> Instructions to follow: Extract every line of the data below that contains the word "current".

> Material for the task:
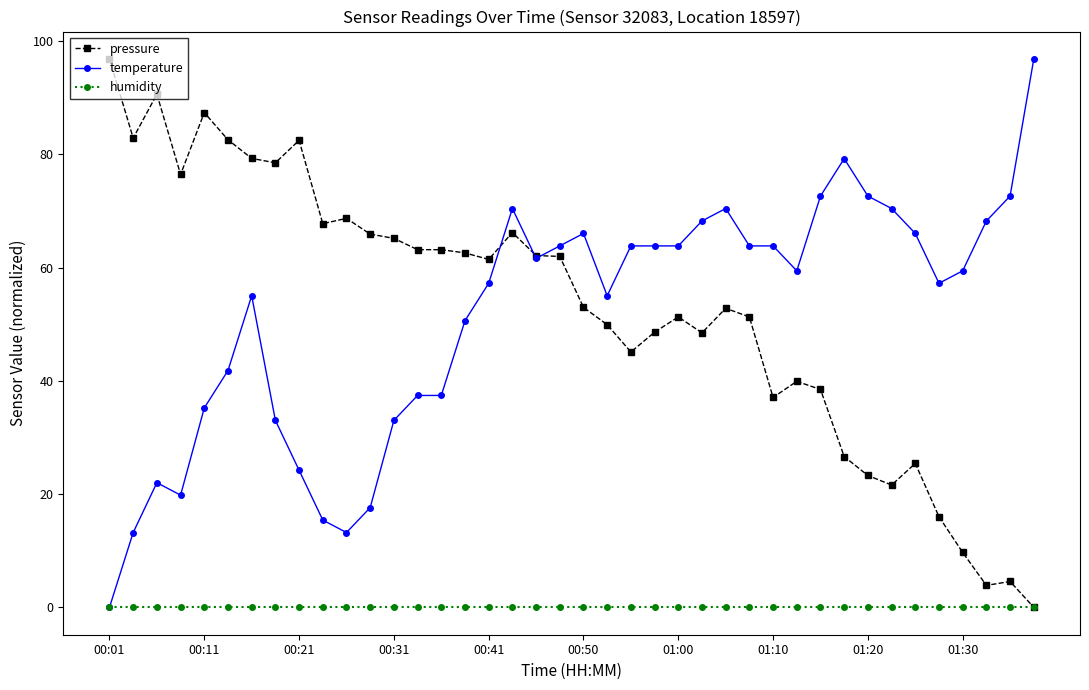

After their last crossing, which series has the higher values: pressure or temperature?

temperature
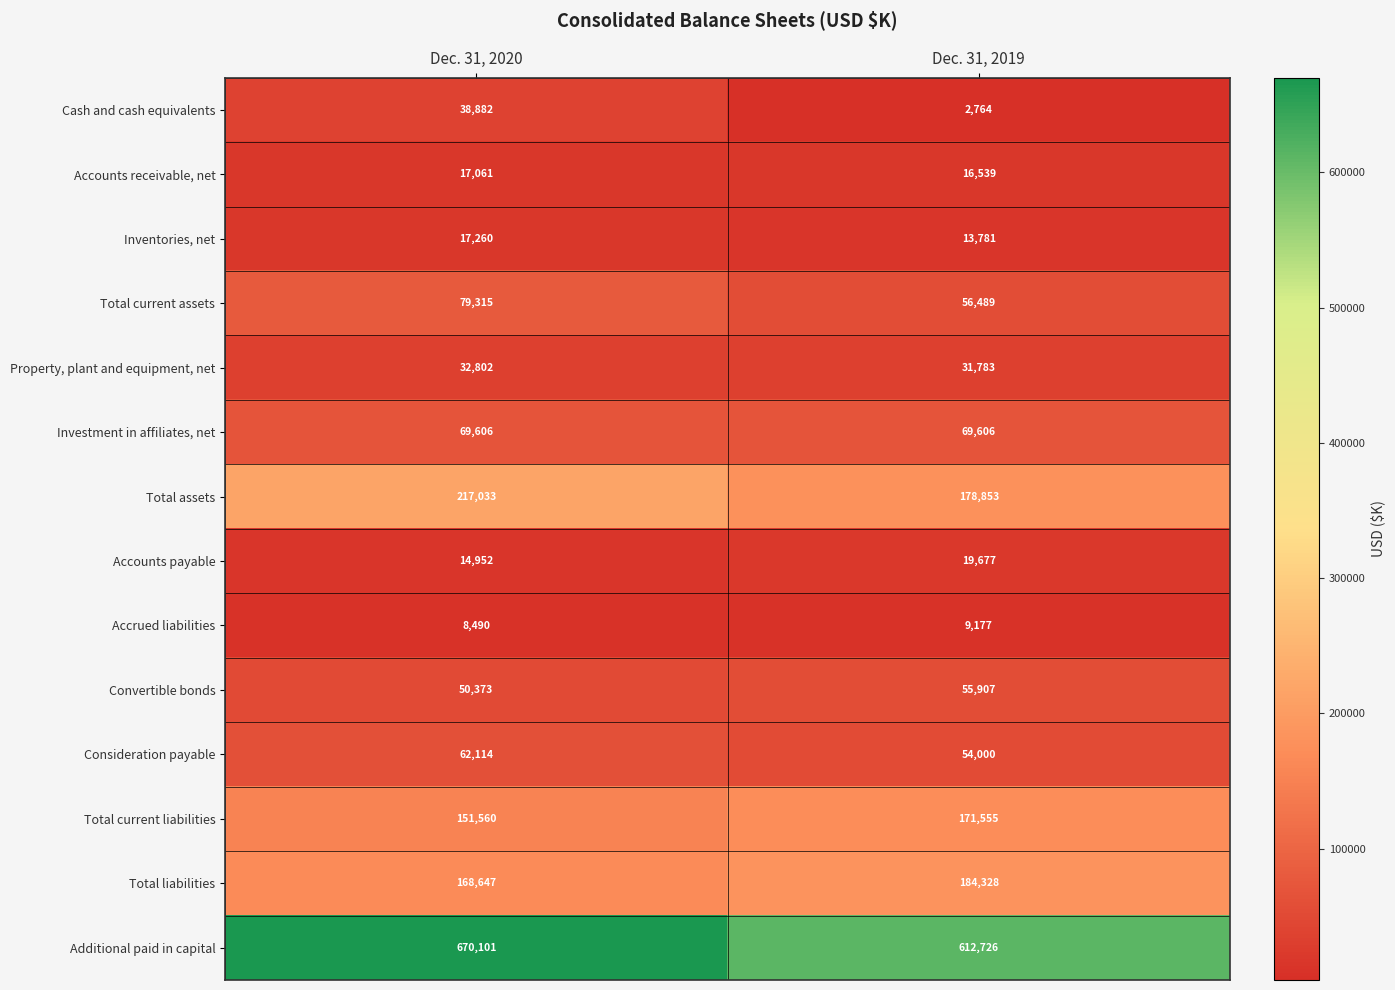

Reading left to right, transcribe all the data shown in this chart.

Cash and cash equivalents: Dec. 31, 2020=38882	Dec. 31, 2019=2764
Accounts receivable, net: Dec. 31, 2020=17061	Dec. 31, 2019=16539
Inventories, net: Dec. 31, 2020=17260	Dec. 31, 2019=13781
Total current assets: Dec. 31, 2020=79315	Dec. 31, 2019=56489
Property, plant and equipment, net: Dec. 31, 2020=32802	Dec. 31, 2019=31783
Investment in affiliates, net: Dec. 31, 2020=69606	Dec. 31, 2019=69606
Total assets: Dec. 31, 2020=217033	Dec. 31, 2019=178853
Accounts payable: Dec. 31, 2020=14952	Dec. 31, 2019=19677
Accrued liabilities: Dec. 31, 2020=8490	Dec. 31, 2019=9177
Convertible bonds: Dec. 31, 2020=50373	Dec. 31, 2019=55907
Consideration payable: Dec. 31, 2020=62114	Dec. 31, 2019=54000
Total current liabilities: Dec. 31, 2020=151560	Dec. 31, 2019=171555
Total liabilities: Dec. 31, 2020=168647	Dec. 31, 2019=184328
Additional paid in capital: Dec. 31, 2020=670101	Dec. 31, 2019=612726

> Task solution:
Total current assets: Dec. 31, 2020=79315	Dec. 31, 2019=56489
Total current liabilities: Dec. 31, 2020=151560	Dec. 31, 2019=171555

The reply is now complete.